Document extract:
It is generally agreed that the central task of peacebuilding is to create positive peace, a "stable social equilibrium in which the surfacing of new disputes does not escalate into violence and war."[2] Sustainable peace is characterized by the absence of physical and structural violence , the elimination of discrimination, and self-sustainability.[3] Moving towards this sort of environment goes beyond problem solving or conflict management. Peacebuilding initiatives try to fix the core problems that underlie the conflict and change the patterns of interaction of the involved parties.[4] They aim to move a given population from a condition of extreme vulnerability and dependency to one of self-sufficiency and well-being.[5]

To further understand the notion of peacebuilding, many contrast it with the more traditional strategies of peacemaking and peacekeeping. Peacemaking is the diplomatic effort to end the violence between the conflicting parties, move them towards nonviolent dialogue, and eventually reach a peace agreement. Peacekeeping , on the other hand, is a third-party intervention (often, but not always done by military forces) to assist parties in transitioning from violent conflict to peace by separating the fighting parties and keeping them apart. These peacekeeping operations not only provide security, but also facilitate other non-military initiatives.[6]

Some draw a distinction between post-conflict peacebuilding and long-term peacebuilding. Post-conflict peacebuilding is connected to peacekeeping, and often involves demobilization and reintegration programs, as well as immediate reconstruction needs.[7] Meeting immediate needs and handling crises is no doubt crucial. But while peacemaking and peacekeeping processes are an important part of peace transitions, they are not enough in and of themselves to meet longer-term needs and build a lasting peace.

Long-term peacebuilding techniques are designed to fill this gap, and to address the underlying substantive issues that brought about conflict. Various transformation techniques aim to move parties away from confrontation and violence, and towards political and economic participation, peaceful relationships, and social harmony.[8]

This longer-term perspective is crucial to future violence prevention and the promotion of a more peaceful future. Thinking about the future involves articulating desirable structural, systemic, and relationship goals. These might include sustainable economic development, self-sufficiency, equitable social structures that meet human needs, and building positive relationships.[9]

Peacebuilding measures also aim to prevent conflict from reemerging. Through the creation of mechanisms that enhance cooperation and dialogue among different identity groups , these measures can help parties manage their conflict of interests through peaceful means. This might include building institutions that provide procedures and mechanisms for effectively handling and resolving conflict.[10] For example, societies can build fair courts, capacities for labor negotiation, systems of civil society reconciliation, and a stable electoral process.[11] Such designing of new dispute resolution systems is an important part of creating a lasting peace.

In short, parties must replace the spiral of violence and destruction with a spiral of peace and development, and create an environment conducive to self-sustaining and durable peace.[12] The creation of such an environment has three central dimensions: addressing the underlying causes of conflict, repairing damaged relationships and dealing with psychological trauma at the individual level. Each of these dimensions relies on different strategies and techniques.

The Structural Dimension: Addressing Root Causes

The structural dimension of peacebuilding focuses on the social conditions that foster violent conflict. Many note that stable peace must be built on social, economic, and political foundations that serve the needs of the populace.[13] In many cases, crises arise out of systemic roots. These root causes are typically complex, but include skewed land distribution, environmental degradation, and unequal political representation.[14] If these social problems are not addressed, there can be no lasting peace.

Raw records:
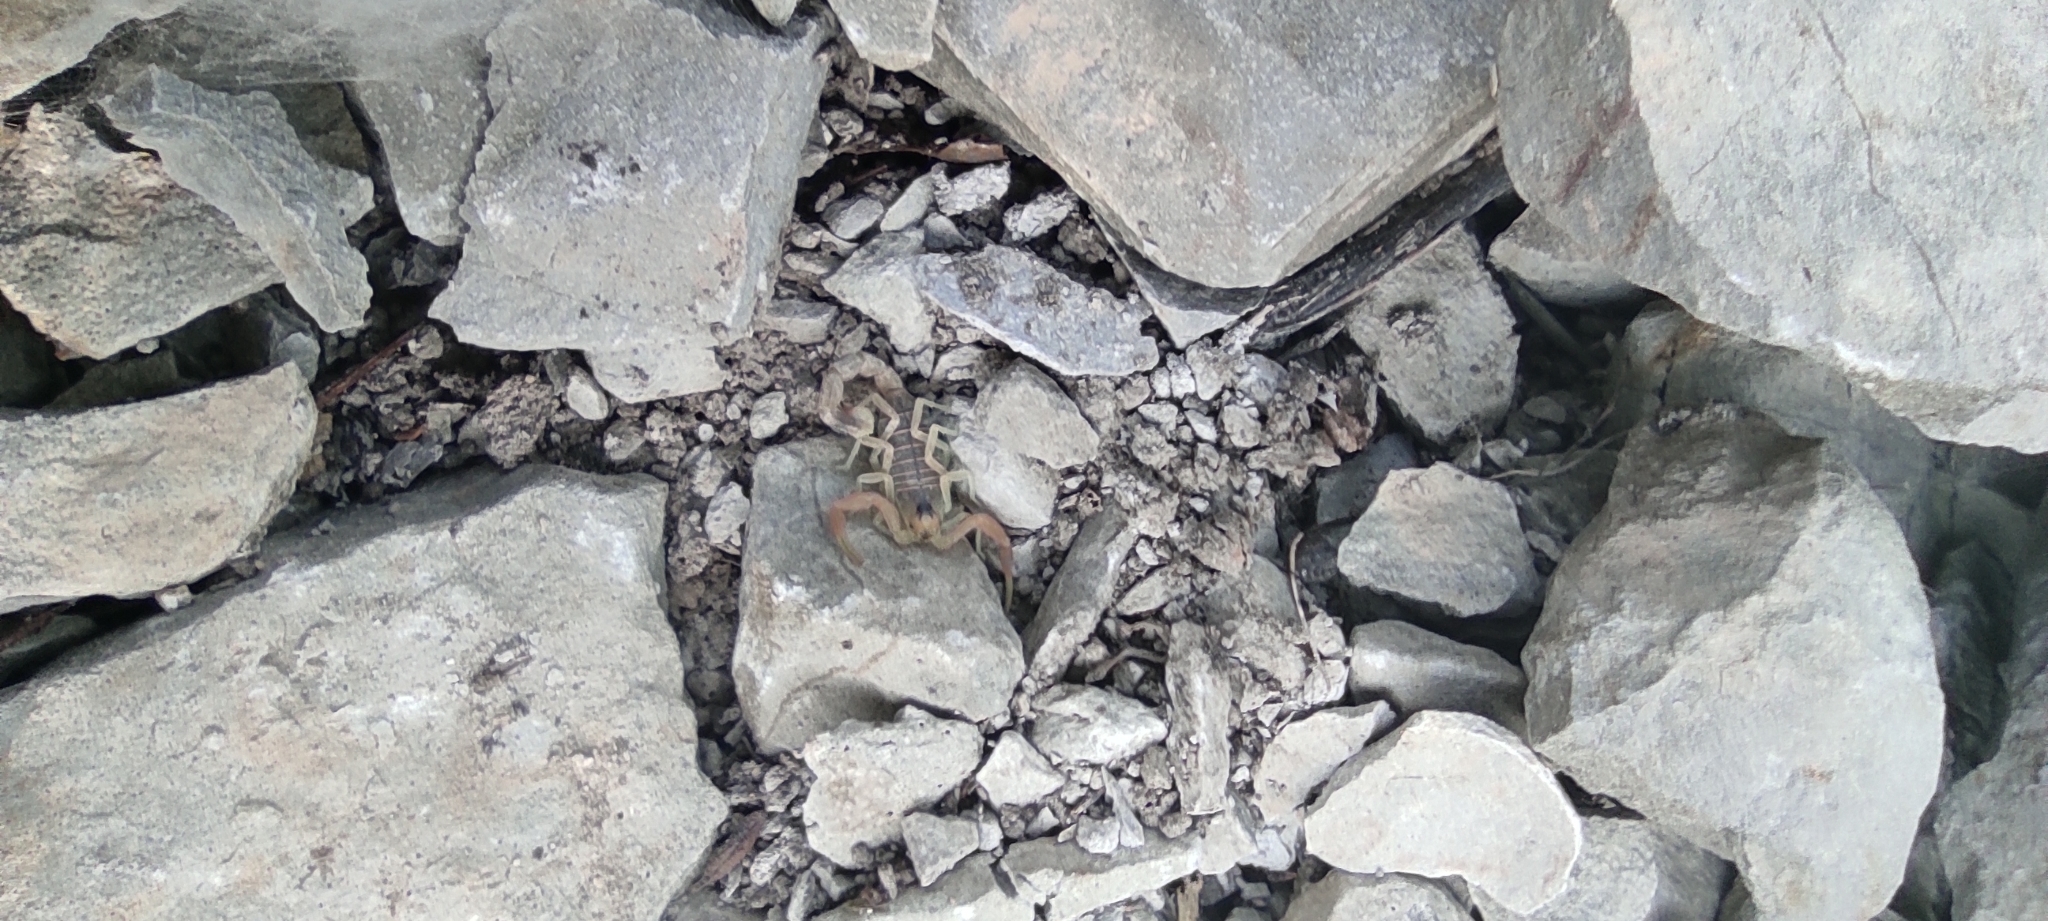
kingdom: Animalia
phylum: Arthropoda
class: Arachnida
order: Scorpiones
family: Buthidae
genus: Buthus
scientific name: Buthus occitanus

Written exercise 1: From the peacebuilding excerpt, reproduce the stretch from "Some draw a" through "build a lasting peace.".
Written exercise 2:
Answer these questions using the peacebuilding excerpt:
(a) What three features characterize sustainable peace?
(b) Besides demobilization and reintegration programs, what does post-conflict peacebuilding often involve?
(c) Which root causes of crises are listed under the structural dimension?

Exercise result 1:
Some draw a distinction between post-conflict peacebuilding and long-term peacebuilding. Post-conflict peacebuilding is connected to peacekeeping, and often involves demobilization and reintegration programs, as well as immediate reconstruction needs.[7] Meeting immediate needs and handling crises is no doubt crucial. But while peacemaking and peacekeeping processes are an important part of peace transitions, they are not enough in and of themselves to meet longer-term needs and build a lasting peace.

Exercise result 2:
(a) The absence of physical and structural violence, the elimination of discrimination, and self-sustainability.
(b) Immediate reconstruction needs.
(c) Skewed land distribution, environmental degradation, and unequal political representation.